▶ [EXCERPT]:
Member of the Arizona Senate from the Gila County district
- In office March 1912 – January 1914
- Preceded by: First senator from Gila County
- Succeeded by: John E. Bacon

Personal details
- Born: August 5, 1854
- Died: February 26, 1933 Globe, Arizona
- Party: Democratic
- Profession: Politician

= J. F. Hechtman =

Arizona politician

John F. Hechtman (1854–1933) was a politician from Arizona, who served as a senator in the 1st Arizona State Legislature, serving Gila County.

==Life==
Hechtman was a judge in Arizona. He was born in Erie, Pennsylvania on August 5, 1854. During his youth, he served as a page for the U.S. Senate, and was a playmate of Tad Lincoln. Before moving to Arizona in 1878, he worked as an attorney and in the mining industry in Colorada.

He came to Arizona in 1878, and moved to Globe in 1899. In 1903, he was one of the founders of the Globe Mining Company, and served as their president. While still president of the Globe Mining Company, in 1908 Hechtman also founded The Western Company, which would be engaged in the "manufacture, import, export, buy, sell, distribute, store, warehouse and generally deal in goods, wares and merchandise, meats and provisions, drugs and chemicals, heavy and shelf hardware and property of every class and description." By 1920 he was a U.S. Commissioner for the district court.

Hechtman died on February 26, 1933, in Globe, Arizona at the age of 79. He had been hospitalized for several months with an illness. At the time of his death, he had the distinction of being the oldest living former U.S. Senate page.

==Political career==
In 1911, he was one of the first two state senators from Gila County elected to the 1st State Legislature. He did not run for re-election in 1914.

▶ [ASSIGNMENT]: Copy the stretch of the Hechtman biography from "He came to Arizona" through "U.S. Senate page.", swapping "Globe Mining Company" for "Globe Mining Corporation". Use only the Hechtman biography to complete this work.

▶ [Saved data entries]:
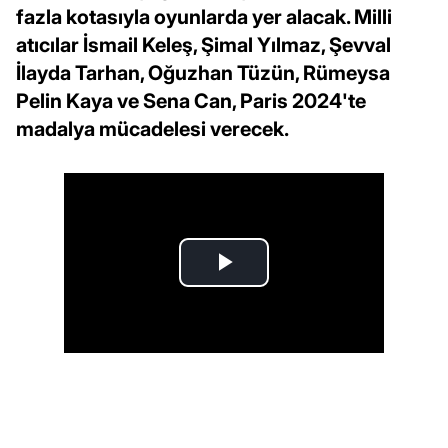
fazla kotasıyla oyunlarda yer alacak. Milli
atıcılar İsmail Keleş, Şimal Yılmaz, Şevval
İlayda Tarhan, Oğuzhan Tüzün, Rümeysa
Pelin Kaya ve Sena Can, Paris 2024'te
madalya mücadelesi verecek.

▶ [RESPONSE BOX]:
He came to Arizona in 1878, and moved to Globe in 1899. In 1903, he was one of the founders of the Globe Mining Corporation, and served as their president. While still president of the Globe Mining Corporation, in 1908 Hechtman also founded The Western Company, which would be engaged in the "manufacture, import, export, buy, sell, distribute, store, warehouse and generally deal in goods, wares and merchandise, meats and provisions, drugs and chemicals, heavy and shelf hardware and property of every class and description." By 1920 he was a U.S. Commissioner for the district court.

Hechtman died on February 26, 1933, in Globe, Arizona at the age of 79. He had been hospitalized for several months with an illness. At the time of his death, he had the distinction of being the oldest living former U.S. Senate page.